TRUMP, L’ATTACCO A FORDOW E IL BIVIO DEL MONDO: PACE O NUOVA GUERRA GLOBALE?


Trump ha attaccato Fordow. Il mondo ora teme guerra o spera in pace.

Nella notte tra sabato e domenica, il mondo ha tremato.
Non per un terremoto naturale, ma per quello politico-militare scatenato da un singolo ordine: l’attacco diretto delle forze statunitensi, autorizzate dal presidente Donald Trump, alle basi nucleari iraniane del sito di Fordow. Una mossa improvvisa, fulminea, carica di simbolismo e conseguenze.
Ma questa sarà ricordata come la fine di una lunga guerra, o come l’inizio di un incubo globale?

Le due ipotesi sono diametralmente opposte.
La prima, la più auspicabile, vedrebbe in questo attacco un colpo chirurgico per neutralizzare un pericolo imminente, una dimostrazione di forza capace di dissuadere Teheran da ulteriori provocazioni. Potrebbe perfino aprire lo spazio per una nuova trattativa, una pace armata, ma pur sempre pace.
Ma la seconda ipotesi, che inquieta analisti e governi, è ben più oscura: che questo gesto solitario e azzardato infiammi un nuovo teatro di guerra globale, risvegliando alleanze dormienti, vendette programmate, e creando una nuova catena di instabilità su scala mondiale.

Il primo interrogativo riguarda la legittimità e la prudenza della decisione.
Trump ha agito senza consultare il Congresso americano, ignorando le procedure istituzionali che richiedono l’approvazione parlamentare per azioni militari offensive. Non ha coinvolto l’ONU, né avvertito i partner NATO. Non c’è stata alcuna dichiarazione di guerra, né un confronto pubblico con il popolo americano.
Un atto unilaterale, dunque, che bypassa il dialogo internazionale e mette in discussione lo stato stesso del diritto internazionale.

Trump aveva promesso ai suoi elettori una politica estera “America First”, fatta di forza, deterrenza, ma anche, va detto, di non ingerenza militare.
Eppure, proprio nel cuore di una campagna elettorale infuocata per un nuovo mandato, ha scelto una via che sembra in netta contraddizione con le sue promesse. Ha cercato l’effetto-sorpresa? Un ritorno alla centralità mediatica? O un tentativo di consolidare il voto dei falchi repubblicani?

La verità è che questa mossa apre più domande che certezze.
Ha davvero colpito una minaccia concreta? Oppure ha messo a repentaglio milioni di vite, risvegliando i peggiori fantasmi del Medio Oriente?

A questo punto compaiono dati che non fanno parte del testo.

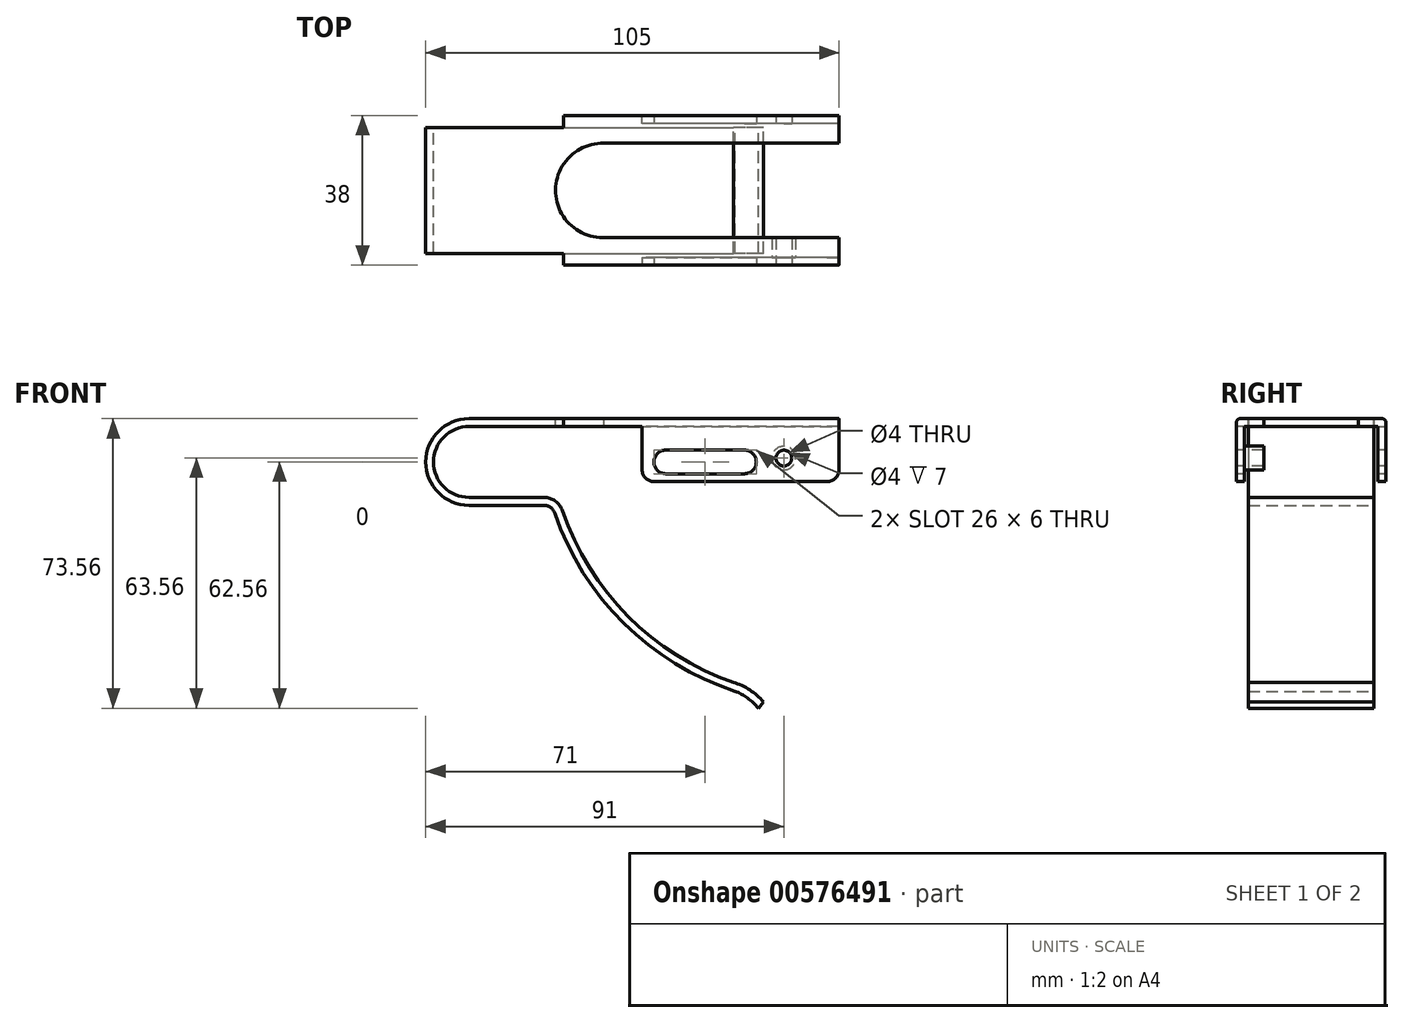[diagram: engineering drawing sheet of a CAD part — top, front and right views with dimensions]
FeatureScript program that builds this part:
annotation { "Feature Type Name" : "Feature", "Feature Type Description" : "" }
export const myFeature = defineFeature(function(context is Context, id is Id, definition is map)
    precondition{}
    {
        {
            var Q0;
            Q0=qCreatedBy(makeId("Front.planeOp"),FACE);
            var sketch = newSketch(context, id + "F0", { "sketchPlane" : qUnion([Q0])});
            skArc(sketch, "E0", {"start": v(0, 9) * mm, "mid": v(-9, 0) * mm, "end": v(0, -9) * mm});
            skLineSegment(sketch, "E1", {"start": v(0, 9) * mm, "end": v(94, 9) * mm});
            skLineSegment(sketch, "E2", {"start": v(0, -9) * mm, "end": v(19, -9) * mm});
            skArc(sketch, "E3", {"start": v(23.73, -12.39) * mm, "mid": v(40.4, -39.22) * mm, "end": v(67.15, -56) * mm});
            skPoint(sketch, "E4.visualSharp", {"position": v(22.67, -9) * mm});
            skArc(sketch, "E4.filletArc", {"start": v(23.73, -12.39) * mm, "mid": v(21.91, -9.93) * mm, "end": v(19, -9) * mm});
            skArc(sketch, "E5", {"start": v(74.8, -61) * mm, "mid": v(71.34, -57.94) * mm, "end": v(67.15, -56) * mm});
            skLineSegment(sketch, "E6.0", {"start": v(0, 11) * mm, "end": v(94, 11) * mm});
            skArc(sketch, "E6.1", {"start": v(0, 11) * mm, "mid": v(-11, 0) * mm, "end": v(0, -11) * mm});
            skArc(sketch, "E6.2", {"start": v(73.5, -62.56) * mm, "mid": v(70.82, -60) * mm, "end": v(67.57, -58.25) * mm});
            skArc(sketch, "E6.3", {"start": v(21.84, -13.03) * mm, "mid": v(39.38, -41.03) * mm, "end": v(67.57, -58.25) * mm});
            skArc(sketch, "E6.4", {"start": v(21.84, -13.03) * mm, "mid": v(20.75, -11.56) * mm, "end": v(19, -11) * mm});
            skLineSegment(sketch, "E6.5", {"start": v(0, -11) * mm, "end": v(19, -11) * mm});
            skLineSegment(sketch, "E7", {"start": v(94, 11) * mm, "end": v(94, 9) * mm});
            skLineSegment(sketch, "E8", {"start": v(74.8, -61) * mm, "end": v(73.5, -62.56) * mm});
            skLineSegment(sketch, "E9", {"start": v(74.8, -61) * mm, "end": v(90.94, -61) * mm, "construction": true});
            skSolve(sketch);
        }
        {
            var Q0;
            Q0 = qSketchRegion(id + "F0", true);
            extrude(context, id + "F1", {"entities" : qUnion([Q0]), "depth" : 16 * mm, "offsetDistance" : 25 * mm});
        }
        {
            var Q0;
            Q0=makeQuery(id+"F1.opExtrude","SWEPT_FACE",FACE,{"disambiguationData":[OSD([sQuery(id+"F0.wireOp",EDGE,"E6.0")])]});
            var sketch = newSketch(context, id + "F2", { "sketchPlane" : qUnion([Q0])});
            skLineSegment(sketch, "E10.bottom", {"start": v(94, -16) * mm, "end": v(24, -16) * mm});
            skLineSegment(sketch, "E10.top", {"start": v(94, -19) * mm, "end": v(24, -19) * mm});
            skLineSegment(sketch, "E10.left", {"start": v(94, -16) * mm, "end": v(94, -19) * mm});
            skLineSegment(sketch, "E10.right", {"start": v(24, -16) * mm, "end": v(24, -19) * mm});
            skSolve(sketch);
        }
        {
            var Q0;
            Q0 = qSketchRegion(id + "F2", true);
            extrude(context, id + "F3", {"entities" : qUnion([Q0]), "operationType" : NewBodyOperationType.ADD, "oppositeDirection" : true, "depth" : 2 * mm, "offsetDistance" : 25 * mm});
        }
        {
            var Q0;
            Q0=makeQuery(id+"F3.opExtrude","SWEPT_FACE",FACE,{"disambiguationData":[OSD([sQuery(id+"F2.wireOp",EDGE,"E10.top")])]});
            var sketch = newSketch(context, id + "F4", { "sketchPlane" : qUnion([Q0])});
            skLineSegment(sketch, "E11.bottom", {"start": v(94, 9) * mm, "end": v(44, 9) * mm});
            skLineSegment(sketch, "E11.top", {"start": v(94, -5) * mm, "end": v(44, -5) * mm});
            skLineSegment(sketch, "E11.left", {"start": v(94, 9) * mm, "end": v(94, -5) * mm});
            skLineSegment(sketch, "E11.right", {"start": v(44, 9) * mm, "end": v(44, -5) * mm});
            skSolve(sketch);
        }
        {
            var Q0;
            Q0 = qSketchRegion(id + "F4", true);
            extrude(context, id + "F5", {"entities" : qUnion([Q0]), "operationType" : NewBodyOperationType.ADD, "oppositeDirection" : true, "depth" : 2 * mm, "offsetDistance" : 25 * mm});
        }
        {
            var Q0;
            Q0=makeQuery(id+"F3.opExtrude","CAP_EDGE",EDGE,{"disambiguationData":[OSD([sQuery(id+"F2.wireOp",EDGE,"E10.top")])],"isStart":true});
            fillet(context, id + "F6", {"entities" : qUnion([Q0]), "radius" : 1 * mm, "allowEdgeOverflow" : false});
        }
        {
            var Q0;
            Q0=makeQuery(id+"F1.opExtrude","SWEPT_BODY",BODY,{"disambiguationData":[OSD([sQuery(id+"F0.wireOp",EDGE,"E0"),sQuery(id+"F0.wireOp",EDGE,"E1"),sQuery(id+"F0.wireOp",EDGE,"E2"),sQuery(id+"F0.wireOp",EDGE,"E3"),sQuery(id+"F0.wireOp",EDGE,"E4.filletArc"),sQuery(id+"F0.wireOp",EDGE,"E5"),sQuery(id+"F0.wireOp",EDGE,"E6.0"),sQuery(id+"F0.wireOp",EDGE,"E6.1"),sQuery(id+"F0.wireOp",EDGE,"E6.2"),sQuery(id+"F0.wireOp",EDGE,"E6.3"),sQuery(id+"F0.wireOp",EDGE,"E6.4"),sQuery(id+"F0.wireOp",EDGE,"E6.5"),sQuery(id+"F0.wireOp",EDGE,"E7"),sQuery(id+"F0.wireOp",EDGE,"E8")])]});
            var Q1;
            Q1=qCreatedBy(makeId("Front.planeOp"),FACE);
            mirror(context, id + "F7", {"operationType" : NewBodyOperationType.ADD, "entities" : qUnion([Q0]), "mirrorPlane" : qUnion([Q1])});
        }
        {
            var Q0;
            {var subQ0=makeQuery(id+"F3.boolean.opBoolean","MERGE",FACE,{"derivedFrom":[makeQuery(id+"F1.opExtrude","SWEPT_FACE",FACE,{"disambiguationData":[OSD([sQuery(id+"F0.wireOp",EDGE,"E6.0")])]}),makeQuery(id+"F3.opExtrude","CAP_FACE",FACE,{"disambiguationData":[OSD([sQuery(id+"F2.wireOp",EDGE,"E10.bottom"),sQuery(id+"F2.wireOp",EDGE,"E10.top"),sQuery(id+"F2.wireOp",EDGE,"E10.left"),sQuery(id+"F2.wireOp",EDGE,"E10.right")])],"isStart":true})]});Q0=makeQuery(id+"F7.boolean.opBoolean","MERGE",FACE,{"derivedFrom":[subQ0,makeQuery(id+"F7.opPattern","COPY",FACE,{"derivedFrom":subQ0,"instanceName":"1"})]});}
            var sketch = newSketch(context, id + "F8", { "sketchPlane" : qUnion([Q0])});
            skArc(sketch, "E12", {"start": v(34.27, 12) * mm, "mid": v(22, 0.14) * mm, "end": v(34, -12) * mm});
            skLineSegment(sketch, "E13", {"start": v(33.73, 12) * mm, "end": v(94, 12) * mm});
            skLineSegment(sketch, "E14", {"start": v(34, -12) * mm, "end": v(94, -12) * mm});
            skLineSegment(sketch, "E15", {"start": v(94, 12) * mm, "end": v(94, -12) * mm});
            skSolve(sketch);
        }
        {
            var Q0;
            Q0 = qSketchRegion(id + "F8", true);
            extrude(context, id + "F9", {"entities" : qUnion([Q0]), "operationType" : NewBodyOperationType.REMOVE, "oppositeDirection" : true, "depth" : 2 * mm, "offsetDistance" : 25 * mm});
        }
        {
            var Q0;
            Q0=makeQuery(id+"F5.boolean.opBoolean","MERGE",FACE,{"derivedFrom":[makeQuery(id+"F3.opExtrude","SWEPT_FACE",FACE,{"disambiguationData":[OSD([sQuery(id+"F2.wireOp",EDGE,"E10.top")])]}),makeQuery(id+"F5.opExtrude","CAP_FACE",FACE,{"disambiguationData":[OSD([sQuery(id+"F4.wireOp",EDGE,"E11.bottom"),sQuery(id+"F4.wireOp",EDGE,"E11.top"),sQuery(id+"F4.wireOp",EDGE,"E11.left"),sQuery(id+"F4.wireOp",EDGE,"E11.right")])],"isStart":true})]});
            var sketch = newSketch(context, id + "F10", { "sketchPlane" : qUnion([Q0])});
            skLineSegment(sketch, "E16", {"start": v(50, 0) * mm, "end": v(70, 0) * mm});
            skArc(sketch, "E17.0.startCap", {"start": v(50, -3) * mm, "mid": v(47, 0) * mm, "end": v(50, 3) * mm});
            skArc(sketch, "E17.0.endCap", {"start": v(70, 3) * mm, "mid": v(73, 0) * mm, "end": v(70, -3) * mm});
            skLineSegment(sketch, "E17.0.left", {"start": v(50, 3) * mm, "end": v(70, 3) * mm});
            skLineSegment(sketch, "E17.0.right", {"start": v(50, -3) * mm, "end": v(70, -3) * mm});
            skSolve(sketch);
        }
        {
            var Q0;
            Q0 = qSketchRegion(id + "F10", true);
            extrude(context, id + "F11", {"entities" : qUnion([Q0]), "operationType" : NewBodyOperationType.REMOVE, "endBound" : BoundingType.THROUGH_ALL, "oppositeDirection" : true, "depth" : 25 * mm, "offsetDistance" : 25 * mm});
        }
        {
            var Q0;
            Q0=makeQuery(id+"F5.boolean.opBoolean","MERGE",FACE,{"derivedFrom":[makeQuery(id+"F3.opExtrude","SWEPT_FACE",FACE,{"disambiguationData":[OSD([sQuery(id+"F2.wireOp",EDGE,"E10.top")])]}),makeQuery(id+"F5.opExtrude","CAP_FACE",FACE,{"disambiguationData":[OSD([sQuery(id+"F4.wireOp",EDGE,"E11.bottom"),sQuery(id+"F4.wireOp",EDGE,"E11.top"),sQuery(id+"F4.wireOp",EDGE,"E11.left"),sQuery(id+"F4.wireOp",EDGE,"E11.right")])],"isStart":true})]});
            var sketch = newSketch(context, id + "F12", { "sketchPlane" : qUnion([Q0])});
            skPoint(sketch, "E18", {"position": v(80, 1) * mm});
            skSolve(sketch);
        }
        {
            var Q0;
            Q0=sQuery(id+"F12.wireOp",VERTEX,"E18");
            var Q1;
            Q1=makeQuery(id+"F1.opExtrude","SWEPT_BODY",BODY,{"disambiguationData":[OSD([sQuery(id+"F0.wireOp",EDGE,"E0"),sQuery(id+"F0.wireOp",EDGE,"E1"),sQuery(id+"F0.wireOp",EDGE,"E2"),sQuery(id+"F0.wireOp",EDGE,"E3"),sQuery(id+"F0.wireOp",EDGE,"E4.filletArc"),sQuery(id+"F0.wireOp",EDGE,"E5"),sQuery(id+"F0.wireOp",EDGE,"E6.0"),sQuery(id+"F0.wireOp",EDGE,"E6.1"),sQuery(id+"F0.wireOp",EDGE,"E6.2"),sQuery(id+"F0.wireOp",EDGE,"E6.3"),sQuery(id+"F0.wireOp",EDGE,"E6.4"),sQuery(id+"F0.wireOp",EDGE,"E6.5"),sQuery(id+"F0.wireOp",EDGE,"E7"),sQuery(id+"F0.wireOp",EDGE,"E8")])]});
            hole(context, id + "F13", {"style" : HoleStyle.SIMPLE, "endStyle" : HoleEndStyle.THROUGH, "holeDiameter" : 4 * mm, "majorDiameter" : 5 * mm, "isTappedThrough" : true, "tappedDepth" : 12 * mm, "tapClearance" : 3, "locations" : qUnion([Q0]), "scope" : qUnion([Q1])});
        }
        {
            var Q0;
            Q0=makeQuery(id+"F5.opExtrude","CAP_FACE",FACE,{"disambiguationData":[OSD([sQuery(id+"F4.wireOp",EDGE,"E11.bottom"),sQuery(id+"F4.wireOp",EDGE,"E11.top"),sQuery(id+"F4.wireOp",EDGE,"E11.left"),sQuery(id+"F4.wireOp",EDGE,"E11.right")])],"isStart":false});
            var sketch = newSketch(context, id + "F14", { "sketchPlane" : qUnion([Q0])});
            skCircle(sketch, "E19.0", {"center": v(-80, 1) * mm, "radius": 2 * mm});
            skCircle(sketch, "E20.0", {"center": v(-80, 1) * mm, "radius": 3 * mm});
            skSolve(sketch);
        }
        {
            var Q0;
            Q0 = qSketchRegion(id + "F14", true);
            extrude(context, id + "F15", {"entities" : qUnion([Q0]), "operationType" : NewBodyOperationType.ADD, "depth" : 5 * mm, "offsetDistance" : 25 * mm});
        }
        {
            var Q0;
            Q0=makeQuery(id+"F5.opExtrude","SWEPT_EDGE",EDGE,{"disambiguationData":[OSD([sQuery(id+"F4.wireOp",EDGE,"E11.top"),sQuery(id+"F4.wireOp",EDGE,"E11.left")])]});
            var Q1;
            Q1=makeQuery(id+"F5.opExtrude","SWEPT_EDGE",EDGE,{"disambiguationData":[OSD([sQuery(id+"F4.wireOp",EDGE,"E11.top"),sQuery(id+"F4.wireOp",EDGE,"E11.right")])]});
            var Q2;
            Q2=makeQuery(id+"F7.opPattern","COPY",EDGE,{"derivedFrom":makeQuery(id+"F5.opExtrude","SWEPT_EDGE",EDGE,{"disambiguationData":[OSD([sQuery(id+"F4.wireOp",EDGE,"E11.top"),sQuery(id+"F4.wireOp",EDGE,"E11.left")])]}),"instanceName":"1"});
            var Q3;
            Q3=makeQuery(id+"F7.opPattern","COPY",EDGE,{"derivedFrom":makeQuery(id+"F5.opExtrude","SWEPT_EDGE",EDGE,{"disambiguationData":[OSD([sQuery(id+"F4.wireOp",EDGE,"E11.top"),sQuery(id+"F4.wireOp",EDGE,"E11.right")])]}),"instanceName":"1"});
            fillet(context, id + "F16", {"entities" : qUnion([Q0, Q1, Q2, Q3]), "radius" : 3 * mm, "tangentPropagation" : true, "allowEdgeOverflow" : false});
        }
    });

Sul piano geopolitico, l’attacco rischia di avere effetti domino immediati e pericolosi.
Già nelle ore successive si sono moltiplicate le condanne da Mosca, Pechino e Ankara. L’Iran ha promesso “una risposta senza precedenti”. Israele si è dichiarato in stato di allerta, mentre gli stati europei, tra cui Francia, Germania e Italia, hanno convocato urgenti consigli di sicurezza nazionale.

Ma la tensione non è solo militare: i mercati sono crollati, il petrolio ha sfondato soglie critiche, e gli investitori internazionali parlano di una nuova crisi economica globale all’orizzonte, che potrebbe aggravare le fragilità post-pandemia e l’instabilità energetica già in atto.

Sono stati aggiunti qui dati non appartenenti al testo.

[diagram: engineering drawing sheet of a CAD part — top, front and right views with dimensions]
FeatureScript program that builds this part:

Il mondo è ora sospeso su un filo sottile:
da un lato la possibilità che l’Iran, pur colpito, scelga di non reagire militarmente, aprendo una nuova stagione diplomatica. Dall’altro, l’eventualità che il Medio Oriente diventi l’epicentro di un’escalation che coinvolga le superpotenze mondiali, scivolando verso una terza guerra mondiale.

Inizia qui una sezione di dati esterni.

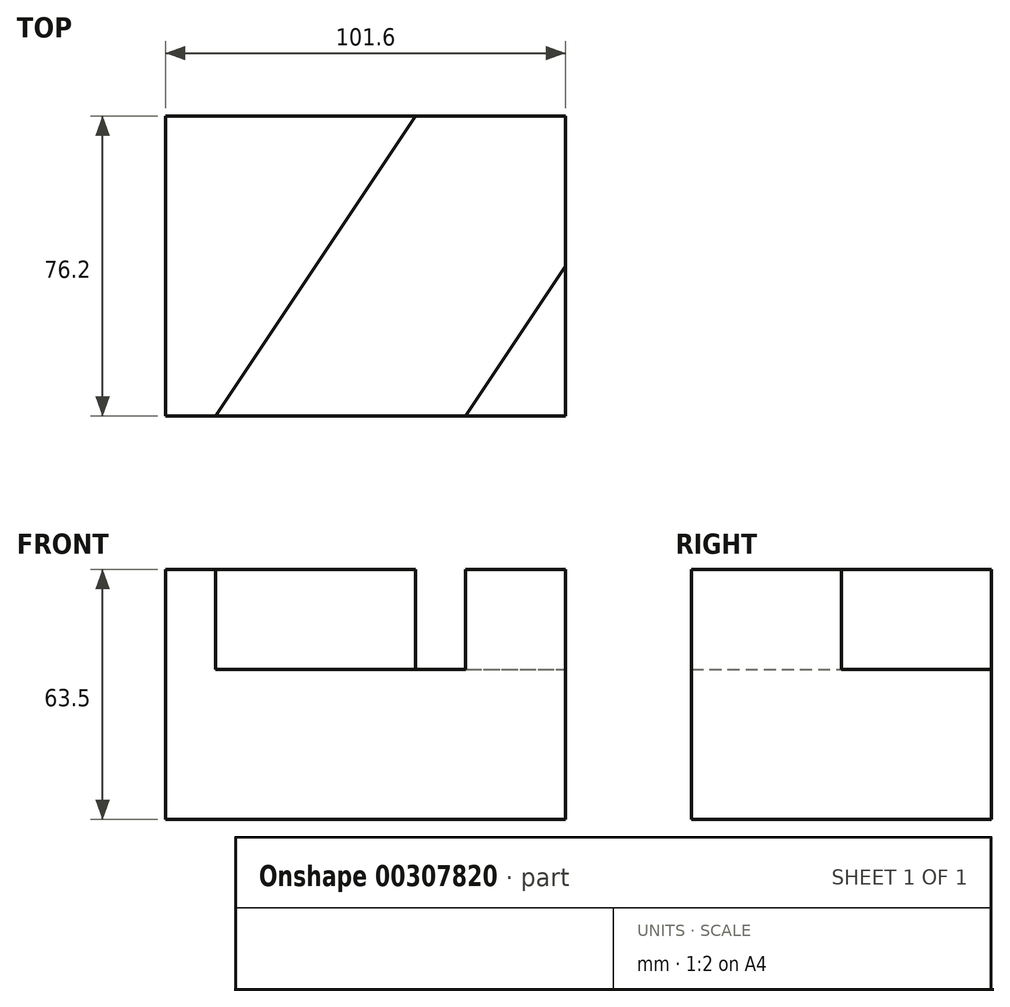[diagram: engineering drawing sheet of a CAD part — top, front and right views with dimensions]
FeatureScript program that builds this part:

Non è solo il futuro dell’Iran o degli Stati Uniti a essere in gioco.
È l’intero equilibrio globale, la credibilità delle istituzioni internazionali, la tenuta delle alleanze storiche e la fiducia nelle regole comuni del diritto e della convivenza.

Mai come ora, serve una risposta corale, ferma e responsabile.
Serve che l’ONU si esprima con autorevolezza, che l’Europa esca dal silenzio e dalla neutralità passiva, che la comunità internazionale esiga dialogo e limiti, non solo reazioni e muscoli.
E serve ricordare, ancora una volta, che la guerra, soprattutto quella moderna, non ha vincitori. Solo perdite, solo cicatrici.